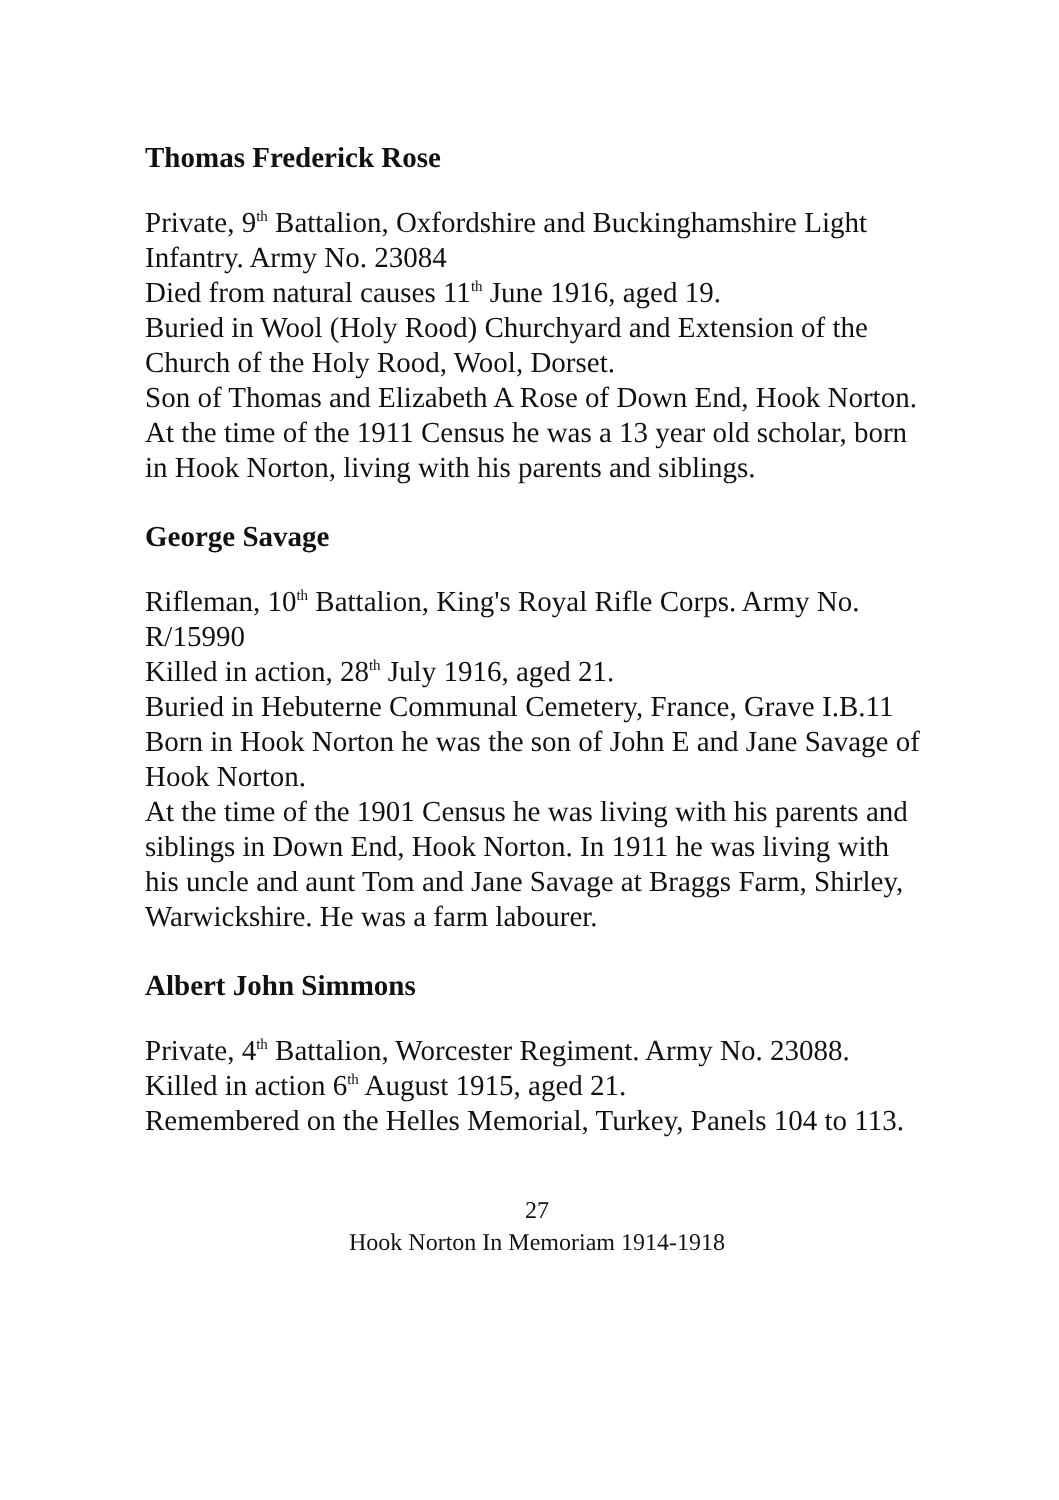Thomas Frederick Rose
Private, 9<sup>th</sup> Battalion, Oxfordshire and Buckinghamshire Light Infantry. Army No. 23084
Died from natural causes 11<sup>th</sup> June 1916, aged 19.
Buried in Wool (Holy Rood) Churchyard and Extension of the Church of the Holy Rood, Wool, Dorset.
Son of Thomas and Elizabeth A Rose of Down End, Hook Norton.
At the time of the 1911 Census he was a 13 year old scholar, born in Hook Norton, living with his parents and siblings.
George Savage
Rifleman, 10<sup>th</sup> Battalion, King's Royal Rifle Corps. Army No. R/15990
Killed in action, 28<sup>th</sup> July 1916, aged 21.
Buried in Hebuterne Communal Cemetery, France, Grave I.B.11
Born in Hook Norton he was the son of John E and Jane Savage of Hook Norton.
At the time of the 1901 Census he was living with his parents and siblings in Down End, Hook Norton. In 1911 he was living with his uncle and aunt Tom and Jane Savage at Braggs Farm, Shirley, Warwickshire. He was a farm labourer.
Albert John Simmons
Private, 4<sup>th</sup> Battalion, Worcester Regiment. Army No. 23088.
Killed in action 6<sup>th</sup> August 1915, aged 21.
Remembered on the Helles Memorial, Turkey, Panels 104 to 113.
27
Hook Norton In Memoriam 1914-1918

**Exercise goal**
Write out the whole listing exactly. Do not include the pictures.

**Finished exercise**
Thomas Frederick Rose
Private, 9<sup>th</sup> Battalion, Oxfordshire and Buckinghamshire Light Infantry. Army No. 23084
Died from natural causes 11<sup>th</sup> June 1916, aged 19.
Buried in Wool (Holy Rood) Churchyard and Extension of the Church of the Holy Rood, Wool, Dorset.
Son of Thomas and Elizabeth A Rose of Down End, Hook Norton.
At the time of the 1911 Census he was a 13 year old scholar, born in Hook Norton, living with his parents and siblings.
George Savage
Rifleman, 10<sup>th</sup> Battalion, King's Royal Rifle Corps. Army No. R/15990
Killed in action, 28<sup>th</sup> July 1916, aged 21.
Buried in Hebuterne Communal Cemetery, France, Grave I.B.11
Born in Hook Norton he was the son of John E and Jane Savage of Hook Norton.
At the time of the 1901 Census he was living with his parents and siblings in Down End, Hook Norton. In 1911 he was living with his uncle and aunt Tom and Jane Savage at Braggs Farm, Shirley, Warwickshire. He was a farm labourer.
Albert John Simmons
Private, 4<sup>th</sup> Battalion, Worcester Regiment. Army No. 23088.
Killed in action 6<sup>th</sup> August 1915, aged 21.
Remembered on the Helles Memorial, Turkey, Panels 104 to 113.
27
Hook Norton In Memoriam 1914-1918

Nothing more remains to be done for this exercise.